Jalan Desa yang Mengubah Biaya Angkut

Sebelum adanya pengerasan, akses menuju lahan pertanian dan permukiman di Nagari Batu Gadang Kuranji Hulu kerap menjadi keluhan utama petani. Jalan becek saat hujan dan rusak di musim kemarau membuat biaya angkut membengkak.

Yozarwardi menekankan, meskipun pengerjaan fisik hanya berlangsung sekitar satu bulan, dampak ekonomi dari jalan ini akan bertahan lama. Ia meminta masyarakat setempat untuk ikut merawat infrastruktur yang telah dibangun.

Anggaran Rp1,3 Miliar dan Kerja Lintas Sektor

Pemerintah Kabupaten Padang Pariaman mengucurkan anggaran sebesar Rp1,3 miliar untuk menyukseskan TMMD ke-28 yang berlangsung sejak 22 April hingga 21 Mei 2026. Program ini tidak hanya fokus pada infrastruktur fisik.

"Terimakasih TNI, terimakasih Bupati dan Wakil Bupati Padang Pariaman yang telah berkontribusi untuk desa," ujar Yozarwardi.

Bukan Sekadar Cor Jalan

Inspektur Daerah Militer (Irdam) XX/Tuanku Imam Bonjol Brigadir Jenderal TNI Heri Susanto mengungkapkan, TMMD kali ini juga menyentuh aspek non-fisik. Kegiatan sosial seperti perbaikan rumah warga dan rumah ibadah turut dikerjakan oleh personel TNI bersama lintas sektor.

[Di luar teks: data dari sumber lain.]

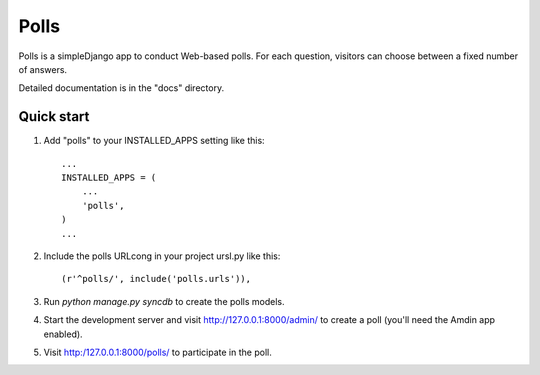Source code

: =====
Polls
=====

Polls is a simpleDjango app to conduct Web-based polls. For each question, 
visitors can choose between a fixed number of answers.

Detailed documentation is in the "docs" directory.

Quick start
-----------

1. Add "polls" to your INSTALLED_APPS setting like this::

    ...
    INSTALLED_APPS = (
        ...
        'polls',
    )
    ...

2. Include the polls URLcong in your project ursl.py like this::

    (r'^polls/', include('polls.urls')),

3. Run `python manage.py syncdb` to create the polls models.

4. Start the development server and visit http://127.0.0.1:8000/admin/
   to create a poll (you'll need the Amdin app enabled).

5. Visit http:/127.0.0.1:8000/polls/ to participate in the poll.
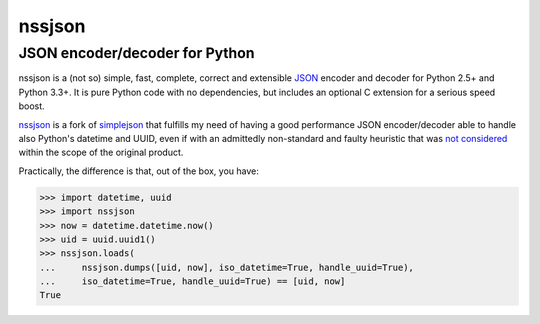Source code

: =========
 nssjson
=========

JSON encoder/decoder for Python
===============================

nssjson is a (not so) simple, fast, complete, correct and extensible `JSON <http://json.org>`_
encoder and decoder for Python 2.5+ and Python 3.3+.  It is pure Python code with no
dependencies, but includes an optional C extension for a serious speed boost.

nssjson__ is a fork of simplejson__ that fulfills my need of having a good performance JSON
encoder/decoder able to handle also Python's datetime and UUID, even if with an admittedly
non-standard and faulty heuristic that was `not considered`__ within the scope of the original
product.

Practically, the difference is that, out of the box, you have:

.. code-block:: python

    >>> import datetime, uuid
    >>> import nssjson
    >>> now = datetime.datetime.now()
    >>> uid = uuid.uuid1()
    >>> nssjson.loads(
    ...     nssjson.dumps([uid, now], iso_datetime=True, handle_uuid=True),
    ...     iso_datetime=True, handle_uuid=True) == [uid, now]
    True

__ https://github.com/lelit/nssjson
__ https://github.com/simplejson/simplejson
__ https://github.com/simplejson/simplejson/pull/89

"Pada TMMD tidak saja dilakukan pengerjaan fisik berupa pembukaan jalan namun juga kegiatan non fisik," kata Heri Susanto saat penutupan di Sungai Garinggiang.

Program yang diprakarsai oleh TNI Angkatan Darat ini menjadi contoh kolaborasi antara aparat, pemerintah daerah, dan warga. Dengan selesainya jalan ini, mobilitas warga dan distribusi hasil tani diharapkan terus menggeliat.

Reporter: Irwansyah Hakim
Sumber: sumbar.antaranews.com This article was automatically rewritten by AI based on the source above without altering the facts of the original article.